Não bastam apelos, é preciso agir contra a abstenção

É ridículo que num país cujas autoridades há muito se mostram tão exigentes quanto à utilização de meios informáticos na administração pública e na relação desta com os cidadãos, ao ponto de em muitas situações essa exigência ser desproporcionada face à larga faixa de info-excluídos ainda existente na sociedade portuguesa, aquelas nunca terem dado sinais de um verdadeiro empenho em tornar possível o voto electrónico.

Depois de uma campanha eleitoral que acabou, mais uma vez, com lancinantes apelos à participação eleitoral dos cidadãos e num dia como o de hoje, em que a sensação de urgência dessa participação está tão presente, é inevitável não pensar em todos aqueles que querem votar e não o conseguem fazer. O Portugal da máquina fiscal sofisticada, do sistema de portagens tão cobiçado lá fora e que foi capaz de conceber uma das melhores redes multibanco do mundo dá-se ao luxo de continuar na pré-história no que ao sistema de votação diz respeito. Com desculpas esfarrapadas sobre a dificuldade de garantir a livre expressão da vontade de cada eleitor, como se não houvesse já um pouco por todo o mundo inúmeros exemplos de que a liberdade e a democracia não saem beliscados pelos meios electrónicos em qualquer sufrágio.

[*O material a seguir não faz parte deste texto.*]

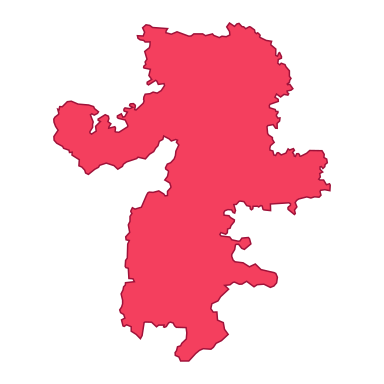 SVG path tracing the border of Chelyabinsk
{"feature_id": "RUS-2379", "entity_name": "Chelyabinsk", "entity_type": "Region", "adm_level": 1, "iso_a3": "RUS", "parent_name": "Russia", "parent_adm1": "", "projection": "orthographic", "projection_center": [60.252, 54.184], "detail": "fine", "context": "isolated", "style": "filled", "palette": "rose", "viewbox_px": 384, "rotation_deg": 0, "n_neighbors": 0, "source": "natural_earth", "source_scale": "10m", "svg_char_len": 5972}
<svg xmlns="http://www.w3.org/2000/svg" viewBox="0 0 384 384"><path d="M329.9,190.7L324.8,189.7L320.6,190.3L320.0,191.5L321.0,195.2L319.1,197.2L314.6,196.8L310.9,198.0L306.8,196.9L298.6,199.0L296.5,200.5L295.2,202.6L296.9,206.9L294.5,210.0L295.3,213.6L294.4,214.5L288.1,209.4L287.9,207.8L288.5,206.8L290.4,205.4L290.5,203.7L288.9,202.8L270.4,204.0L270.6,210.6L263.9,209.9L263.0,209.3L262.2,206.1L260.9,205.5L258.7,207.0L257.4,206.2L253.1,206.3L252.8,208.8L251.4,209.8L250.3,208.8L250.1,206.4L246.7,205.6L243.9,201.6L240.2,201.1L239.1,201.3L236.3,204.4L233.8,204.6L235.5,210.4L234.7,213.1L233.1,212.5L231.6,209.9L227.9,209.6L224.9,210.7L223.8,212.6L224.1,215.2L229.0,215.7L230.4,217.5L234.4,219.9L234.2,221.7L231.0,225.6L230.1,228.2L227.6,229.0L227.3,232.8L225.7,234.2L220.9,232.6L219.8,234.5L221.1,236.0L229.7,237.0L231.8,239.8L238.2,241.2L239.9,241.0L241.9,238.1L248.4,237.5L249.5,238.8L250.9,243.9L244.4,249.4L241.7,248.3L238.6,244.3L236.2,244.3L235.4,245.1L234.7,249.5L231.8,254.4L231.7,256.3L233.1,260.1L235.0,261.8L243.1,262.8L249.4,266.8L255.3,264.0L261.0,269.6L274.3,272.7L275.8,273.5L277.4,277.3L276.6,282.8L273.9,286.0L270.4,287.4L263.9,284.2L257.2,284.7L254.0,286.8L246.6,281.3L242.0,284.1L239.2,284.2L234.6,282.1L233.0,282.4L230.0,284.8L224.7,285.4L228.6,289.2L220.6,296.7L218.0,300.9L211.9,303.7L210.8,308.6L213.2,312.1L216.9,312.0L217.5,320.1L223.3,322.6L224.5,329.3L228.2,334.4L221.5,340.6L216.1,343.3L213.4,347.3L211.0,349.2L203.2,348.7L199.4,350.4L195.7,353.5L188.8,361.0L180.6,361.0L178.9,357.0L175.3,355.4L175.1,352.6L176.5,350.7L177.5,346.8L180.6,345.8L181.8,343.3L186.3,339.0L186.8,332.9L186.1,327.6L176.3,327.3L174.6,325.8L173.2,323.0L170.4,322.1L168.6,322.9L166.3,326.5L164.5,327.3L163.6,326.9L164.1,325.1L158.7,325.1L156.5,326.8L151.6,322.2L145.2,322.0L144.1,322.6L142.1,335.6L140.4,338.7L136.2,334.4L131.2,331.2L131.2,326.7L126.6,324.8L124.2,326.4L123.0,325.9L121.5,319.9L124.9,318.1L123.7,314.5L120.6,312.6L119.7,309.9L121.6,307.0L122.6,303.9L122.6,300.1L121.1,293.9L123.0,290.0L123.6,286.8L125.3,285.1L125.5,282.7L134.4,281.7L133.0,278.8L128.9,278.5L128.3,268.3L125.9,267.6L125.2,266.4L125.6,260.4L127.3,258.1L127.7,244.1L129.3,240.5L126.1,239.8L125.7,236.8L129.7,232.4L128.3,224.9L130.0,221.4L130.0,216.4L131.9,213.5L130.8,211.6L130.9,210.8L132.4,207.7L135.0,209.1L141.4,207.2L146.5,195.3L147.8,192.9L149.2,192.1L153.1,192.4L158.8,190.9L163.8,194.0L165.1,195.9L167.5,195.5L167.5,191.3L170.8,187.6L170.9,186.6L169.8,183.0L164.8,180.0L167.5,176.4L168.5,171.8L168.2,170.8L165.7,169.0L165.5,167.8L167.3,164.1L170.7,162.7L174.1,159.0L175.4,155.6L175.9,151.1L178.8,145.0L176.4,142.2L177.5,140.2L175.7,139.5L171.3,141.0L169.2,138.9L163.7,136.0L162.8,139.4L159.3,141.3L158.0,145.7L155.6,148.2L153.7,151.6L149.5,154.2L145.4,158.9L138.0,157.2L136.6,158.6L126.6,161.9L123.4,164.2L122.4,166.4L117.8,169.2L114.0,165.6L106.3,163.1L99.6,165.3L98.5,167.3L94.7,169.3L88.4,174.4L85.6,173.0L84.7,170.1L81.8,167.0L78.9,165.8L79.3,159.7L72.0,155.1L72.2,152.2L69.5,152.5L69.0,150.2L63.6,148.3L62.6,146.4L56.7,143.2L54.1,140.2L53.9,136.5L58.1,130.2L55.6,126.4L54.0,122.2L53.8,119.1L54.9,117.2L58.6,114.3L58.7,112.9L57.7,109.2L59.0,109.8L59.7,106.6L62.3,106.7L67.3,101.7L71.3,101.2L78.1,104.1L88.7,105.0L93.6,106.6L94.5,108.6L98.5,111.8L97.5,113.4L94.2,115.1L91.8,113.8L90.4,114.8L93.2,122.0L92.6,124.2L92.6,127.4L89.8,131.8L89.9,132.8L91.5,134.1L96.2,131.1L95.6,126.3L100.4,121.5L98.2,120.4L98.1,119.1L105.2,114.7L108.4,116.2L108.9,118.7L107.9,121.6L110.9,123.8L108.9,126.9L108.7,128.2L114.8,126.7L115.5,127.9L115.1,131.6L115.9,132.0L118.9,132.3L127.7,126.7L127.8,125.4L125.2,120.0L118.2,118.3L117.3,117.3L117.4,115.9L121.3,113.8L122.9,117.1L124.8,116.6L127.4,112.1L124.2,111.1L123.8,110.1L124.2,108.7L125.0,107.9L129.8,108.6L132.7,107.3L129.6,105.7L129.8,104.4L130.6,103.8L133.4,103.6L134.9,104.8L135.4,105.8L134.7,109.6L136.0,110.0L143.2,103.3L144.1,100.9L143.6,99.5L143.9,97.0L145.2,94.2L150.0,93.7L153.1,92.1L157.2,93.1L161.2,90.6L164.5,85.6L164.0,83.6L158.3,84.4L156.9,81.2L155.7,80.3L148.5,84.9L147.1,83.9L147.2,82.2L151.7,79.4L148.9,75.5L150.4,69.3L144.0,68.0L143.6,67.3L143.9,66.1L145.8,64.5L145.1,62.0L147.0,59.2L144.7,51.4L149.4,47.7L150.0,45.1L150.1,41.9L145.1,42.0L143.7,40.4L140.1,39.8L138.0,38.3L137.4,35.7L143.2,36.0L144.6,32.2L142.6,27.8L146.0,24.8L149.7,25.4L152.6,27.5L167.6,28.6L166.1,31.0L165.9,32.7L171.3,34.2L177.0,31.8L188.9,36.2L191.3,35.9L193.8,33.9L202.7,33.9L205.4,35.7L212.5,33.9L213.7,35.4L219.3,37.6L221.9,36.2L226.3,36.7L229.9,34.9L229.5,31.5L226.7,26.9L229.5,23.0L234.5,26.4L236.9,23.9L239.0,23.4L241.9,26.6L243.7,26.8L245.7,28.7L249.4,26.7L250.5,27.0L254.5,29.9L255.0,32.4L256.5,33.6L257.7,32.8L259.7,34.6L260.1,35.4L259.6,36.9L260.2,37.5L266.1,40.4L271.6,41.3L270.8,44.0L271.0,45.0L275.8,49.0L275.7,55.4L277.5,56.2L278.8,53.0L279.6,52.6L281.5,56.6L281.4,58.2L278.3,59.5L277.8,63.2L279.7,64.8L281.2,63.2L285.0,64.6L285.9,66.7L289.4,70.8L289.4,76.3L291.0,78.4L289.6,80.6L289.5,82.1L287.2,84.0L287.6,84.7L289.8,84.3L292.9,88.7L291.0,90.2L287.1,91.0L287.3,92.4L288.7,93.7L287.9,95.1L284.0,94.4L280.6,97.0L276.5,94.0L274.9,97.2L278.2,99.3L278.3,101.4L269.9,104.3L269.3,105.6L269.5,107.7L275.2,109.5L275.9,111.4L277.9,111.5L278.0,112.7L276.5,114.6L276.4,115.9L277.9,118.1L280.0,117.9L279.6,121.0L277.1,123.4L277.2,128.3L275.6,128.2L273.1,124.6L267.8,125.6L267.0,126.7L267.6,133.4L268.6,135.0L272.4,137.5L272.4,139.4L274.2,142.4L270.5,145.6L269.8,148.2L270.0,150.1L272.9,151.0L273.8,154.9L275.6,155.5L277.2,152.8L278.5,152.7L281.2,154.9L285.9,153.1L288.1,148.9L289.6,150.0L293.4,148.6L294.4,150.3L292.6,152.5L293.9,154.3L294.3,156.1L295.4,156.5L296.6,153.8L298.2,153.6L299.3,154.4L299.9,156.1L300.8,156.2L306.6,153.3L309.7,150.5L322.0,150.7L324.2,154.3L323.9,157.5L326.7,159.1L327.3,162.8L325.1,164.5L324.8,166.7L322.9,168.5L321.3,166.5L320.1,166.8L320.0,169.2L322.7,172.0L319.7,173.5L320.3,177.0L318.7,179.2L319.9,180.0L323.6,180.0L326.4,184.7L329.5,183.8L330.2,185.1L329.9,190.7Z" fill="#f43f5e" stroke="#9f1239" stroke-width="1.5"/></svg>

Ora, num país com uma diáspora como a nossa, com portugueses espalhados pelos quatro cantos do globo, e em que os níveis de abstenção são cada vez mais preocupantes, a não adopção de um sistema de voto mais amigo do cidadão é condenar milhares de cidadãos ao ostracismo eleitoral, não lhes permitindo o exercício de um dos seus direitos mais importantes e decisivos, que é votar. E isso está a atingir limites assustadores, quer por incúria da máquina, cujo exemplo maior brada aos céus — o Ministério da Administração Interna esqueceu-se de colocar a palavra “Portugal” no destino dos envelopes disponibilizados para o envio de votos por correspondência —, quer pela má formação de funcionários ou pela diminuição dos recursos, designadamente da rede diplomática. Um olhar displicente sobre esta realidade pode enganar incautos, mas não invalida a tragédia daí decorrente.

Falar da importância do voto e objectivamente contribuir para dificultar o seu acesso é dar os sinais errados. E isso é ainda mais perturbador quando se trata de emigrantes ou de jovens expatriados, milhares e milhares deles altamente qualificados ou em formação, que se sentem dispensados de participar no futuro do país. As consequências perigosas daí decorrentes exigem que o poder político tome medidas urgentes para colmatar esta falha grave no exercício da democracia.

Como é dito no texto que corre por estas páginas (“Os caminhos e as armadilhas do país que vai a votos”, de Manuel Carvalho), o Portugal de hoje não é o mesmo país de há quatro décadas. Mesmo arrastando problemas endémicos de que ainda não nos conseguimos livrar, “fizemos em 40 anos o que outros países levaram dois ou três séculos a fazer”, segundo o professor Júlio Pedrosa, no mesmo texto. Mas não basta e há batalhas inadiáveis na economia, na reforma das instituições, na demografia, sem as quais é impossível “dar o salto”. Todos não seremos bastantes para estes desafios e por isso é fundamental mobilizar tanta gente capaz, cá dentro e lá fora, que quer participar.

O texto “Há jovens no estrangeiro que querem votar, mas o sistema não os deixa”, assinado pelo Pedro Guerreiro, na nossa edição de 24 de Setembro, é o exemplo claro desse desejo de não ficar de fora. Apelos piedosos à abstenção não passam de folclore. É preciso agir! E só uma acção no sentido do fortalecimento da democracia fará renascer a esperança capaz de transformar os tristes 41,1% da abstenção de 2011 nos luminosos 8,34% de há 40 anos.